Walter Moser (11 April 1931 – 3 April 2023) was a Swiss architect. From 1960 he worked on sixteen new churches and church complexes in the modern sacral style. Although he was chiefly known for his work for the Roman Catholic church, he also worked on a number of secular public buildings and developments, and carried out many renovation and restoration projects on "historical" churches in German-speaking German speaking central and eastern Switzerland.

== Life and works ==
Walter Moser was born on 11 April 1931 in Schaffhausen, the most northerly of the Swiss cantons. He is the son of one architect and the father of two. His father, Alois Moser (1900–1972), was also responsible for a number of important new Catholic churches, including those in his home town of Würenlos (condemned at the time by locals as "much too modern"), Untersiggenthal and nearby Killwangen.

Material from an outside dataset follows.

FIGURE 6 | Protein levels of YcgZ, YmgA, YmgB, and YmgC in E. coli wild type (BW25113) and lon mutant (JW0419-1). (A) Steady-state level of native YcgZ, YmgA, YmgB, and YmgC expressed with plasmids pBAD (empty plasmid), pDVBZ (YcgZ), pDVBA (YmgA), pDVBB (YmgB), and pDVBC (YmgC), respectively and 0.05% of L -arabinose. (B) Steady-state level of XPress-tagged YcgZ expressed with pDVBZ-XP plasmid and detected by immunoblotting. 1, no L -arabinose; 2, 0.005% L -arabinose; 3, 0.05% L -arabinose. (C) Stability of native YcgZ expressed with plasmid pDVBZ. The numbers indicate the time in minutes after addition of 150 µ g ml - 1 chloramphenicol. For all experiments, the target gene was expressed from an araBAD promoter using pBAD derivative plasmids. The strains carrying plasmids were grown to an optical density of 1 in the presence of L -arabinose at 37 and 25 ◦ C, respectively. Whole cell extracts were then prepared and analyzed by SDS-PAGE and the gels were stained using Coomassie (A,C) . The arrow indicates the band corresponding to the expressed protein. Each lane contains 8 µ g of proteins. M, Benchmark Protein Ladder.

Moser concluded his schooling at Zürich's Rämibühl Canton School (as it was known at that time), having gained his "matura diploma", which opened the way for university-level education. He moved on to the Federal Institute of Technology (ETH) where he studied Architecture, graduating in 1955. He was part of a vintage cohort at the ETH. One contemporary who became a life-long friend was Theo Senn, a Finnish architecture student, completely fluent not just in Finnish and Swedish, but also in German and French. Armed with his degree, Walter Moser teamed up with his father for a couple of years. They worked together on a completely new church in Langenthal and another at Emmenbrücke (LU).

Between 1958 and 1960, Moser lived in Finland. He worked in Helsinki with Alvar Aalto, who was hugely influential in respect of his own subsequent work. In 1960 Walter Moser returned to Switzerland and set up his own architecture practice in Zürich. He entered a number of architecture competitions which led to a series of commissions for new Catholic churches in German-speaking German speaking Switzerland. Since the 1970s the work on new churches has been complemented by renovation and reconstruction work on important historical and contemporary church buildings.

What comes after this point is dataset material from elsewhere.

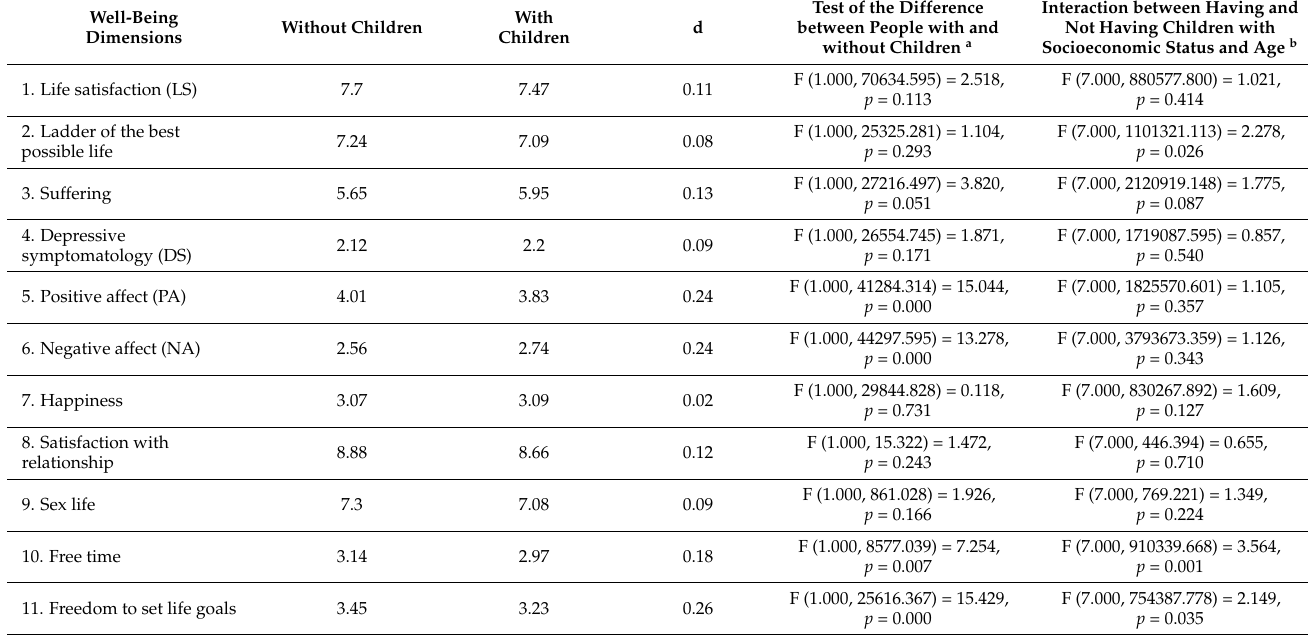
Table 3. Comparison between participants with and without children in different dimensions of well-being. Well-Being Dimensions Without Children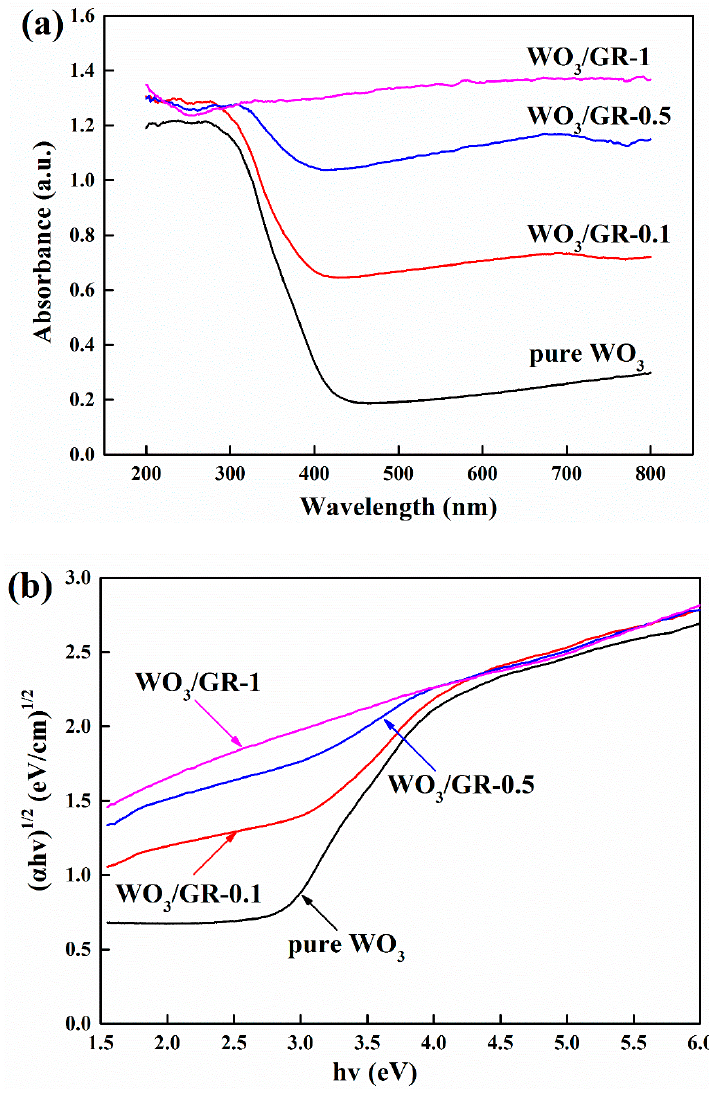
Figure 8. ( a ) UV–vis diffuse reflectance electronic spectra of pure WO 3 and the WO 3 /GR nanocomposites; and ( b ) the relation curves of h v and corresponding ( α h v ) 1/2 of the as-prepared samples.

Some of his most important secular buildings were in the Grünau quarter on the western side of Zürich. The development has subsequently undergone extensive repairs, but the "brutalism" of Moser's 1970s designs has been respected. His contributions include the Grünau retirement home, the school building, the kindergarten and the public swimming pool, which between them set the architectural tone for the overall development.

Moser worked extensively with high-profile visual artists for the embellishment of his buildings. These included Max Rüedi, Herbert Albrecht, Otto Müller and Alfred Huber.

From 1984, Walter Moser was joined at his Zürich architecture practice by his son, Andreas Moser.

Walter Moser died on 3 April 2023, at the age of 91.